Just As I Thought

That old double standard again

It constantly amazes me how the well-oiled Republican spin machine works to blast Democrats over strategies and events that they themselves have used in the past – and the Democrats aren’t organized enough to blast back. Here’s an amusing letter in today’s Washington Post about the Estrada battle:

George F. Will says the Senate Democrats’ filibuster to kill President Bush’s nomination of Miguel Estrada to the U.S. Circuit Court of Appeals for the D.C. Circuit is a constitutional coup. Mr. Will’s complaint is that it will take 60 or more senators (the number needed to end a filibuster), a supermajority, to approve judicial appointments.
Turning the math around, Mr. Will is saying that 41 senators can thwart the will of the majority and of the president. That may be the case, but the situation is worse than he suggested.
Under Senate rules, one senator can file an objection to a nominee from his or her state, even if that nominee would be overwhelmingly approved in the Senate. A case in point was the nomination by President Clinton of Ronnie White, a Missouri state Supreme Court judge, to a federal district court. Then-Sen. John Ashcroft (R.-Mo.) objected to the nomination and persuaded his fellow Missouri Sen. Christopher S. Bond to go along, and the Senate Judiciary Committee voted Judge White down.
I don’t recall Mr.
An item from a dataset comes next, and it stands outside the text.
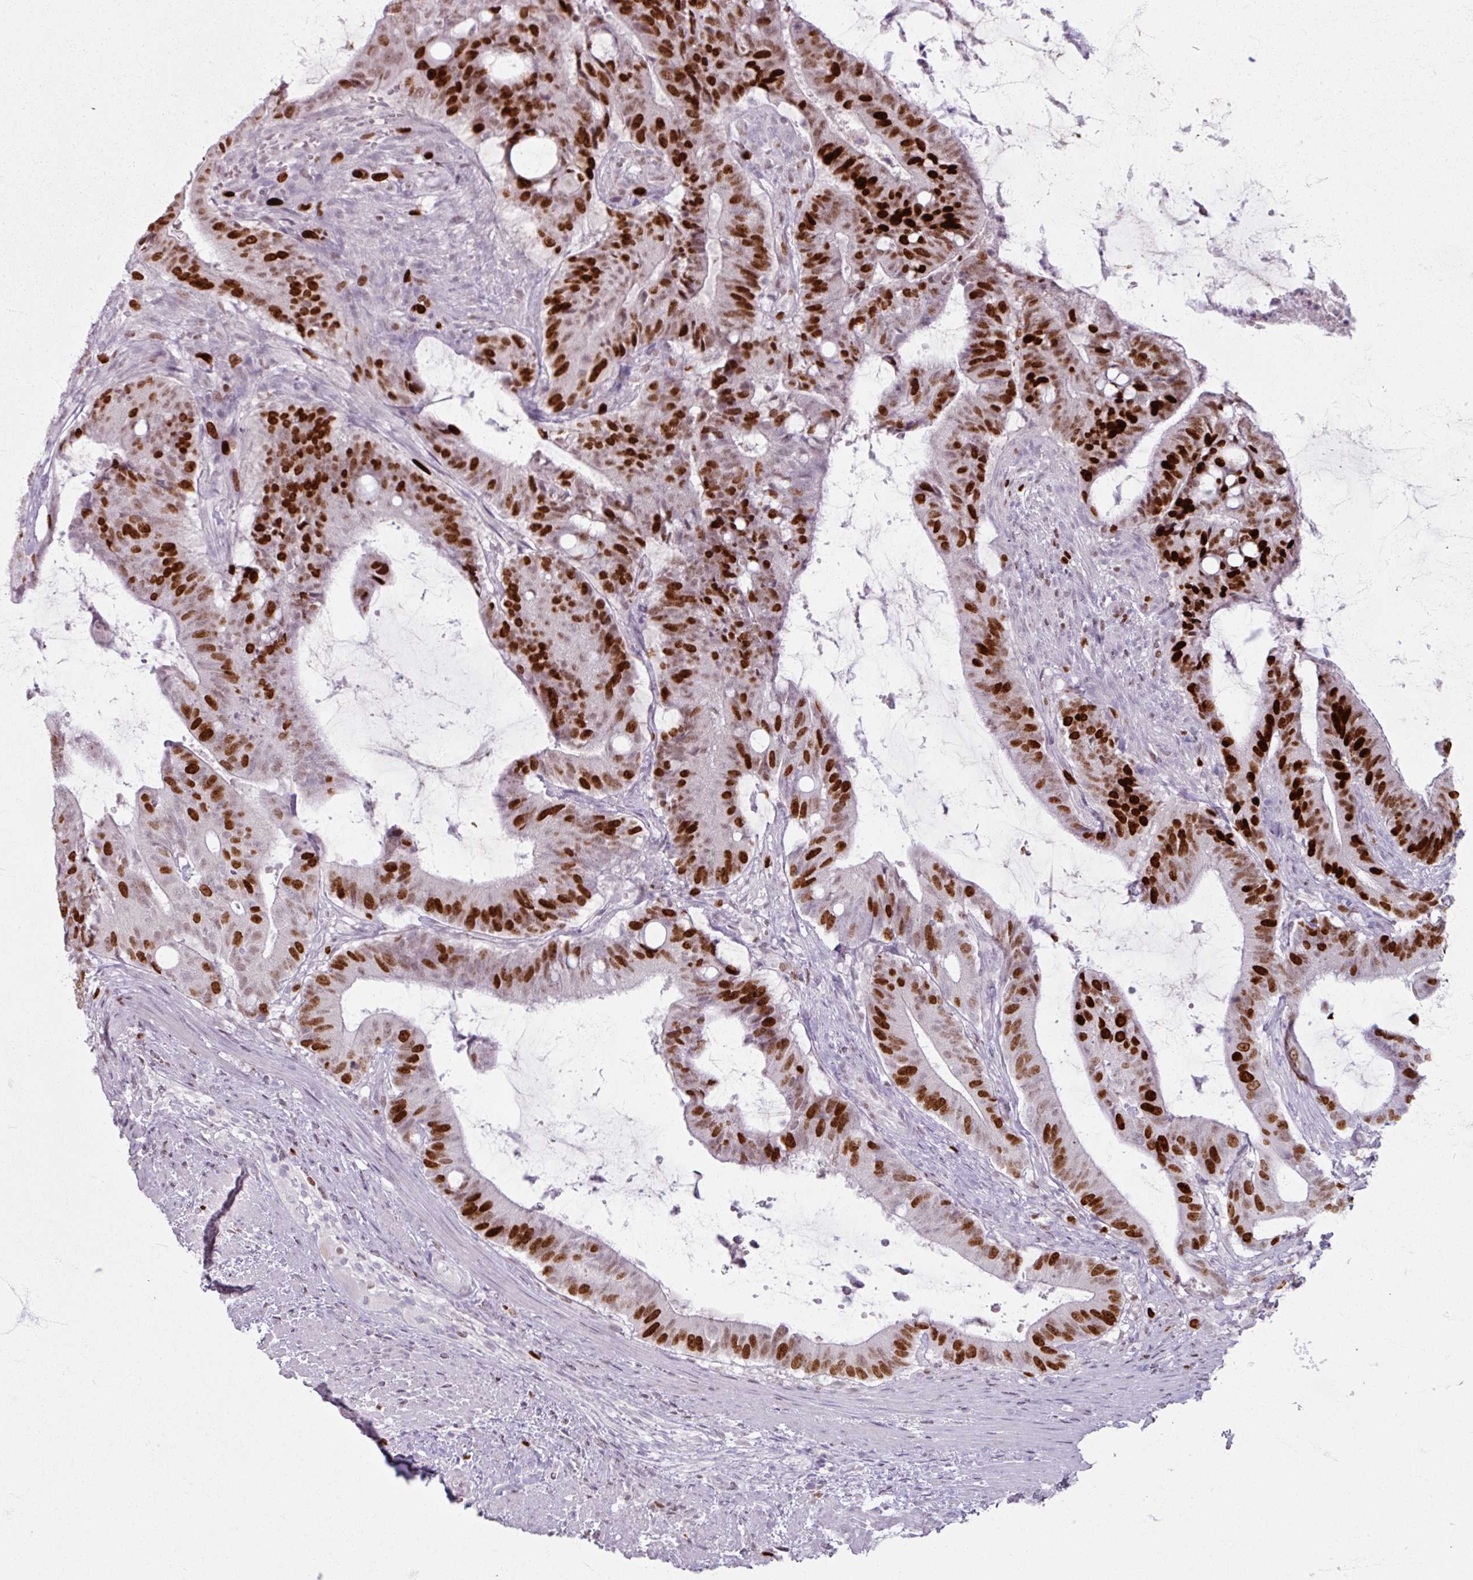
{"staining": {"intensity": "strong", "quantity": ">75%", "location": "nuclear"}, "tissue": "colorectal cancer", "cell_type": "Tumor cells", "image_type": "cancer", "snomed": [{"axis": "morphology", "description": "Adenocarcinoma, NOS"}, {"axis": "topography", "description": "Colon"}], "caption": "Brown immunohistochemical staining in human adenocarcinoma (colorectal) reveals strong nuclear positivity in approximately >75% of tumor cells. (Stains: DAB (3,3'-diaminobenzidine) in brown, nuclei in blue, Microscopy: brightfield microscopy at high magnification).", "gene": "ATAD2", "patient": {"sex": "female", "age": 43}}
Will complaining about the power of a single senator in this case.
MARK E. RUSHEFSKY
Springfield, Mo.

Just remember: the right took every opportunity to bring down Bill Clinton over such things as a sexual rendezvous, even though he was a good president. George Bush is an alcoholic and former drug user, and a bad president. And yet you don’t see constant reports on news channels about his past bad behavior. The left doesn’t mention it. Why is that? Because he’s popular? C’mon, what do you have to lose? Let him have it! It’s time that the left got a backbone and begins to defend itself – and point out the hypocrisy of the right.